Fast drei Jahre haben das Leipziger Missionswerk und Ehrenamtliche, u.a. aus dem Stadtgeschichtlichen Museum Leipzig und dem Grassimuseum, an der Neugestaltung der Dauerausstellung gearbeitet. Die früher eher völkerkundliche Ausstellung präsentiert sich nun im Kellergewölbe des Werkes als ein moderner Mix aus einigen wenigen, ausgewählten Exponaten und teils fotorealistischen, teils comic-haften Wandzeichnungen.

Auf eine jugendliche Zielgruppe orientiert, konzentriert sich die Ausstellung auf besonders relevante Fragen der Missionsarbeit: beispielsweise auf das Verhältnis von Mission und Kolonialismus oder Mission und Kulturzerstörung. „Wir wollen mit der Ausstellung zu einer ergebnisoffenen Diskussion anregen.“, so Missionsdirektor Michael Hanfstängl. „Das Ziel ist, das Besondere an der Leipziger Arbeit darzustellen und die Entwicklungen in der Missionsarbeit deutlich zu machen.

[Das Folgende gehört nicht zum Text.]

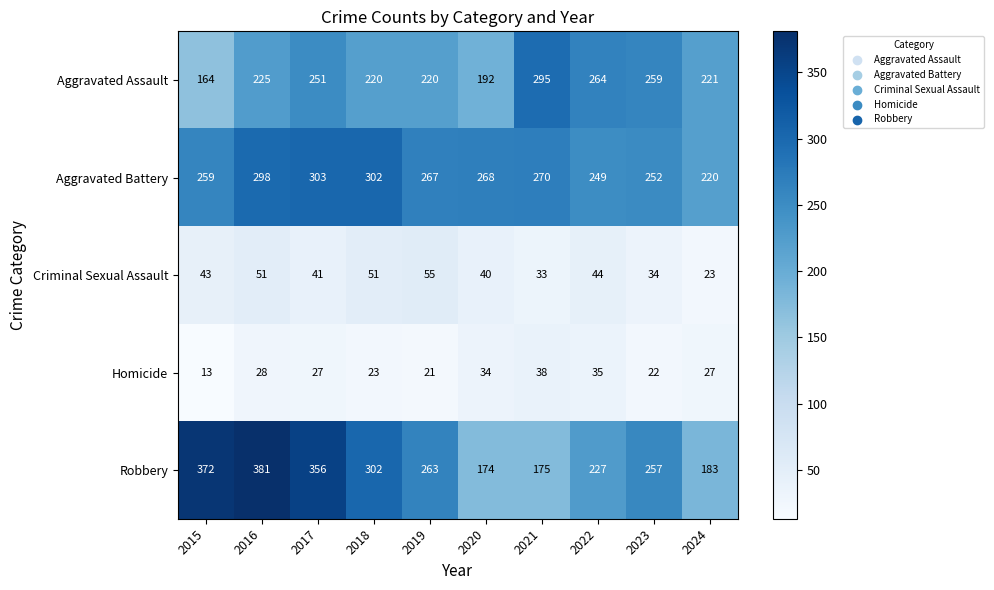

The value of Criminal Sexual Assault at 2016 is 51. True or false?

True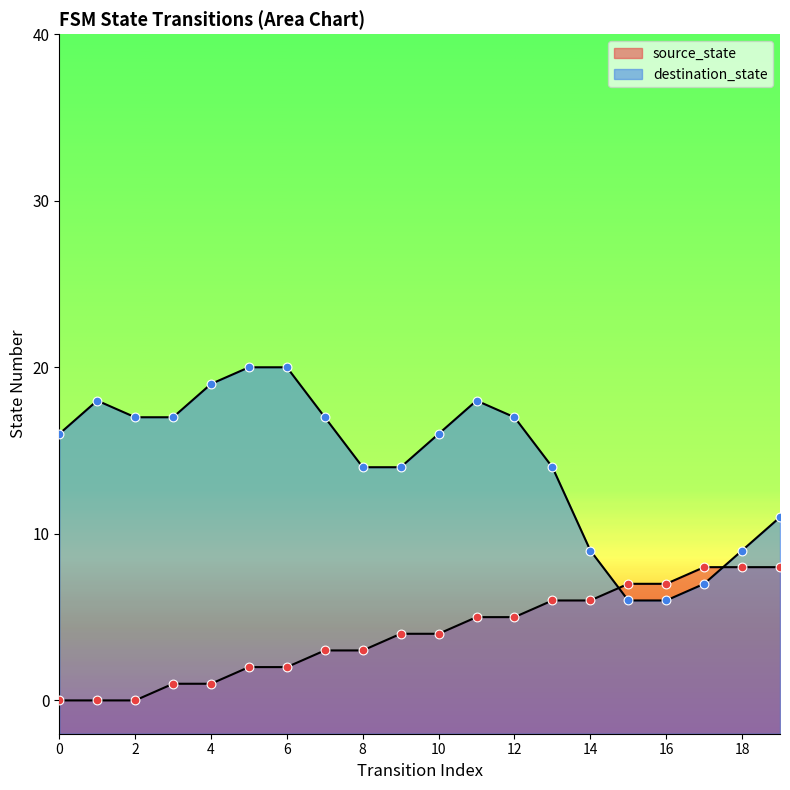

Which has a higher value, 17 or 12?

17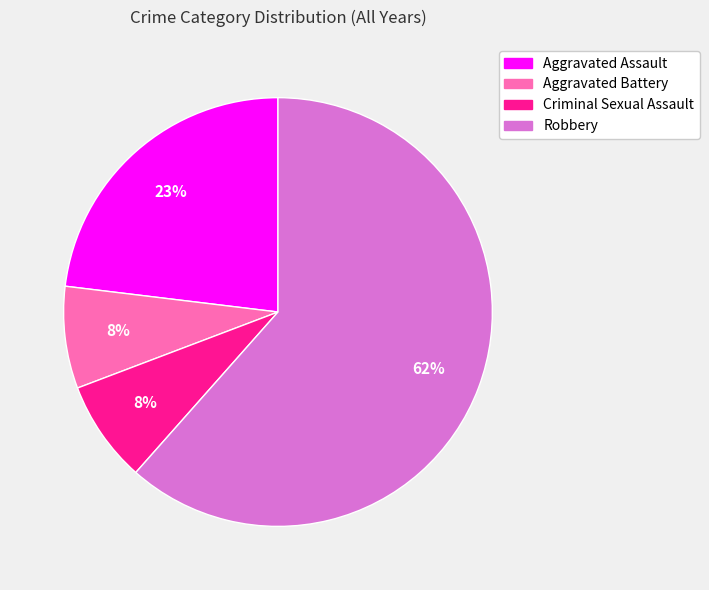

Which slice is the largest?

Robbery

Was hat man früher unter Mission verstanden und was versteht man heute darunter?“ Natürlich bietet sich die Ausstellung auch für alle anderen Altersgruppen an.

Während der Ausstellungsentwicklung hat man im Missionswerk viel über die eigene Geschichte gelernt und viele neue Erkenntnisse gewonnen. Die Aufgabe des Museologen Jan Wünsche von der Leipziger Agentur KOCMOC.net, die mit der Gestaltung beauftragt wurde, war es dann, die vielen Ideen und Aspekte zusammenzufassen und eine Auswahl zu treffen.

„Es war eine ziemliche Herausforderung aus rund 3.200 Exponaten die passenden auszuwählen.“, so Hanfstängl. „Ohne die Gestalter hätten wir wahrscheinlich eine Bleiwüste geschaffen, aber jetzt sind die wichtigsten Informationen ansprechend gebündelt, sodass auch Jugendliche und junge Erwachsene sich sicher nicht langweilen.“ Zu sehen sind nun rund 70 Exponate, die zum einen die Geschichte und das Missionsverständnis des Werkes illustrieren und zum anderen in eigenen Länderräumen zu den Partnerkirchen in Tansania, Indien und Papua-Neuguinea einen Eindruck vom Leben und Glauben bieten.

Die Geschichte des Hauses wird unter anderem in einer Portraitwand mit den fast 400 entsandten Missionaren – darunter Pfarrer, Ärzte, Handwerker, Lehrerinnen und Krankenschwestern - sichtbar.

Länderräume

In einem sehr hellen Tansania-Raum wird das Thema HIV/Aids behandelt. Im stark abgedunkelten Papua-Neuguinea-Raum sind in einer Installation aus teilweise beschrifteten Holzlatten Informationen und Exponate zu entdecken, die sich um das Thema Geister und Dämonen drehen. Im sehr bunten Indien-Raum werden die Themen Hinduismus und Kastenwesen veranschaulicht. In allen drei Länderräume gibt es Medienstationen, in denen Interviews mit den Länderreferenten und Filmsequenzen aus den jeweiligen Ländern gemischt wurden.

Für Gruppen ist in der Regel eine Führung durch einen Mitarbeitenden des Missionswerkes vorgesehen. Bitte melden Sie sich dafür frühzeitig, spätestens jedoch eine Woche vorher, dazu an. Der Eintrittspreis beträgt 1 Euro pro Person.

Die Ausstellung wurde nominiert für den Sächsischen Staatspreis für Design 2009.